Sébastien Loeb wspomina swoje porzucenie w Portugalii

Ówczesny lider Rajdu Portugalii Sébastien Loeb spowodował kolizję na początku piątego odcinka specjalnego, co doprowadziło do jego wycofania się z wyścigu na cały dzień. Czekając na pomoc w portugalskim lesie, Francuzowi udało się wyjaśnić zdarzenie.

opublikowany 20/05/2022 à 17:06

Loïc ROCCI

0 Zobacz komentarze)

Sébastien Loeb wspomina swoje porzucenie w Portugalii

Załoga Forda Puma Hybrid Rally1 właśnie osiągnęła niezwykły występ. „ Po raz pierwszy zmierzyłem samochód w pierwszym OS tego dnia (SS2, przyp. red.)– powiedział Sebastien Loeb. W następnym rozpraszały mnie drzwi Isabelle (Galmiche, jej drugi pilot, przyp. red.), które nie zamykały się zbyt dobrze. Ruszyłem bez dopalacza, tracąc 2-3 sekundy do startu. Kurz w kabinie był wtedy denerwujący. W 3e, naprawdę mocno zaatakowałem. Poczułem się pewnie w samochodzie i zapewnił on dobre osiągi. »

Jego najlepszy czas w SS4 pozwolił mu awansować z 7e rangę… na stanowisku lidera rallye. Jednak podczas jazdy na czas rozpoczynającej popołudniową pętlę Sébastien Loeb popełnił błąd mały błąd z bardzo poważnymi konsekwencjami. « W pierwszym zakręcie, który był w lewo na asfalcie, który się zamknął, powiedział, na twardych oponach przyczepność była nieco mniejsza, niż się spodziewałem. Gdy tylko weszliśmy, samochód zaczął się ślizgać. Na zewnątrz było dużo żwiru, który nie pomagał w odzyskaniu przyczepności. Ściana zaczęła się dokładnie tam, gdzie zakręt się zamknął, a my w nią uderzyliśmy. Spowodowało to oderwanie prawego tylnego koła. » Dziewięciokrotny mistrz świata nie musiał jechać dużo dalej, aby ocenić skalę uszkodzeń. „ Wstrząs nie był gwałtowny, on kontynuował. Nadwozie nawet nie ucierpiało.

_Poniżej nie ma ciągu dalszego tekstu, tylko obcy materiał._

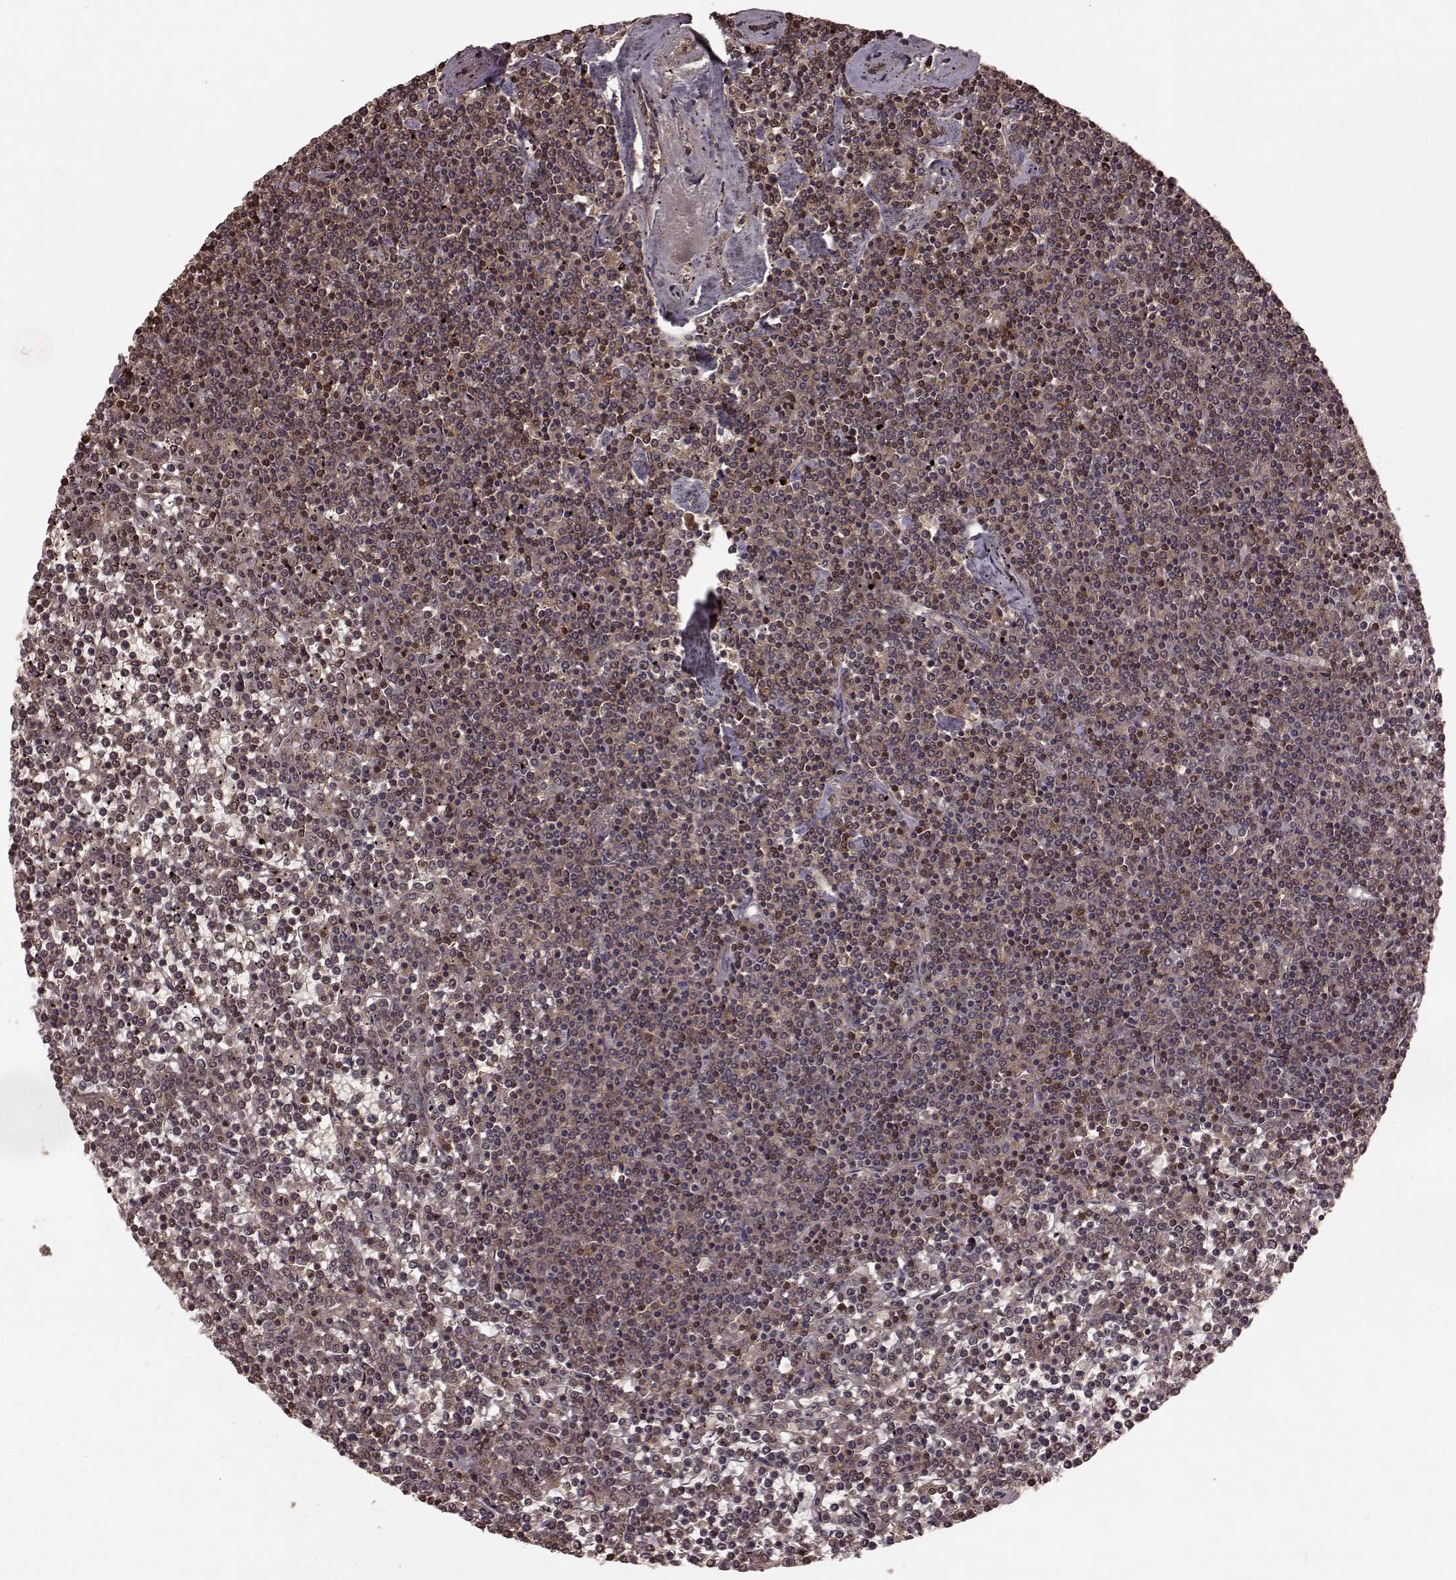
{"staining": {"intensity": "moderate", "quantity": "<25%", "location": "cytoplasmic/membranous,nuclear"}, "tissue": "lymphoma", "cell_type": "Tumor cells", "image_type": "cancer", "snomed": [{"axis": "morphology", "description": "Malignant lymphoma, non-Hodgkin's type, Low grade"}, {"axis": "topography", "description": "Spleen"}], "caption": "Lymphoma was stained to show a protein in brown. There is low levels of moderate cytoplasmic/membranous and nuclear positivity in about <25% of tumor cells.", "gene": "GSS", "patient": {"sex": "female", "age": 19}}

Myślę jednak, że uderzyliśmy w początek niskiej ścianki pod kątem, który uszkodził koło. Gdyby stało się to 5 cm później, odbilibyśmy się od ściany i by przeszło. Tam od razu zrozumiałem, że nie ma już przyczepności i dalej nie pojedziemy. »

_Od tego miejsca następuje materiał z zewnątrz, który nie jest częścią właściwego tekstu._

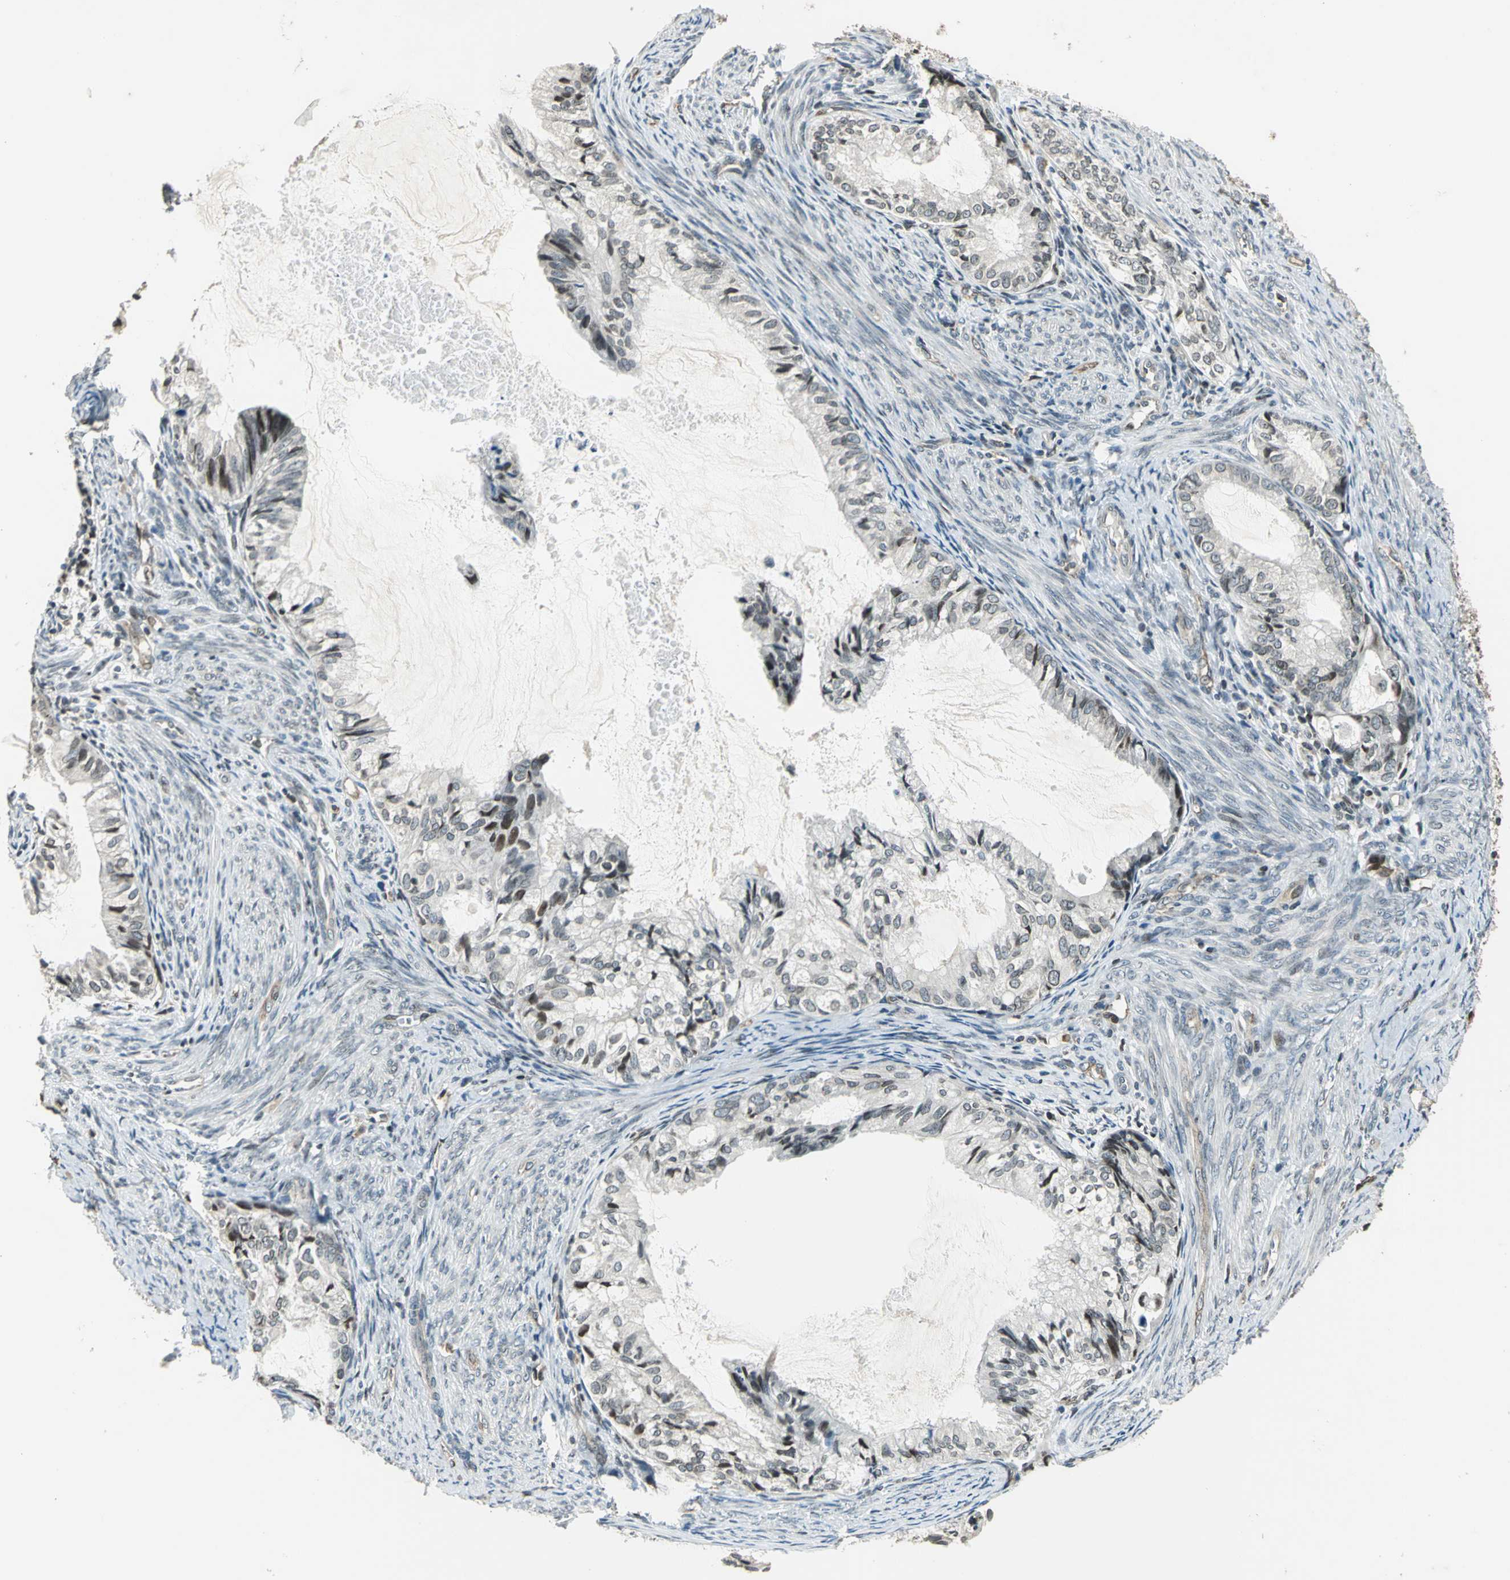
{"staining": {"intensity": "moderate", "quantity": "<25%", "location": "cytoplasmic/membranous,nuclear"}, "tissue": "cervical cancer", "cell_type": "Tumor cells", "image_type": "cancer", "snomed": [{"axis": "morphology", "description": "Normal tissue, NOS"}, {"axis": "morphology", "description": "Adenocarcinoma, NOS"}, {"axis": "topography", "description": "Cervix"}, {"axis": "topography", "description": "Endometrium"}], "caption": "An IHC micrograph of neoplastic tissue is shown. Protein staining in brown shows moderate cytoplasmic/membranous and nuclear positivity in cervical cancer within tumor cells. Using DAB (3,3'-diaminobenzidine) (brown) and hematoxylin (blue) stains, captured at high magnification using brightfield microscopy.", "gene": "BRIP1", "patient": {"sex": "female", "age": 86}}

Francuz, który nie dołączył jeszcze do publiczności, nie mógł jeszcze wypowiedzieć się na temat dalszych działań po jego udziale. „ Nous allons en discuter avec Malcolm (Wilson, directeur de M-Sport. Nota redaktora)wyjaśnił. Jeśli pojedziemy jeszcze raz, będziemy musieli otworzyć drogę, więc nie wiem, czy to pomoże. »

 

Loïc ROCCI

Dziennikarz specjalizujący się w łączeniu przeszłości, teraźniejszości i przyszłości... z południowym akcentem

0 Zobacz komentarze)

Aby przeczytać także

komentarze

*Przestrzeń zarezerwowana dla zalogowanych użytkowników. Proszę vous connecter aby móc odpowiedzieć lub opublikować komentarz!